IN THE NEWS: Buzzfeed (April 4, 2018)

[From the article, “Hundreds of Researchers Are Trying to Replicate High-Profile Psychology Studies” by Stephanie M. Lee in Buzzfeed]
“More than 400 psychologists worldwide are teaming up to fight a looming problem in their field: headline-making research that doesn’t hold up.”
“As part of a new network called the Psychological Science Accelerator, the researchers are trying to fix the so-called replication crisis that’s punctured splashy findings, from Diederik Stapel’s fabricated claims that messy environments lead to discrimination, to Brian Wansink’s retracted studies about eating behavior. …”
“So at the Accelerator, scientists will select a handful of influential studies, attempt to redo them, and share their results with the public, whether or not they’re able to reproduce the original finding.”

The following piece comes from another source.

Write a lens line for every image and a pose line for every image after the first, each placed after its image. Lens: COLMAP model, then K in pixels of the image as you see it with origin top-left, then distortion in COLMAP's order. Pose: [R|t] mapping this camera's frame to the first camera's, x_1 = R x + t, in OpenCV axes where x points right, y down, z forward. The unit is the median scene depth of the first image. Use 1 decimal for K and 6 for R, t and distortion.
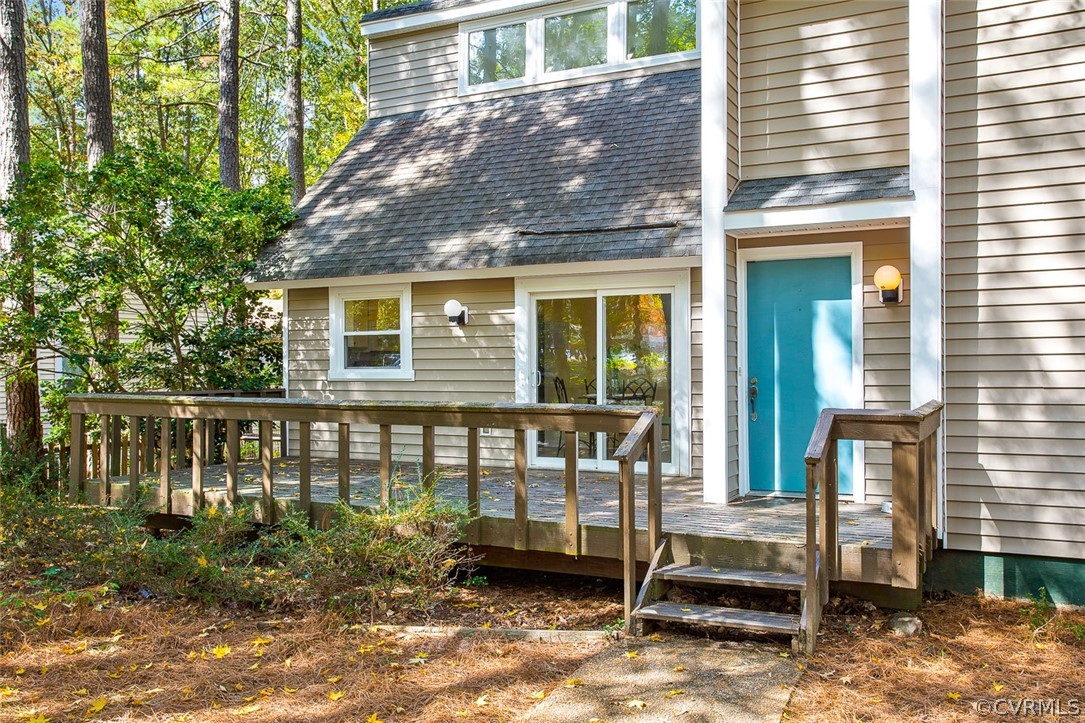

“The Accelerator grew out of a blog post that Chartier, an associate psychology professor at Ashland University in Ohio, penned last year. It isn’t the first effort of its kind. In 2015, the Center for Open Science’s Reproducibility Project sought to replicate 100 psychology experiments — and reproduced less than half of the original findings.”
“But while the Reproducibility Project sought to provide an overview of the field, the Accelerator is assigning many researchers to verify just a couple studies.”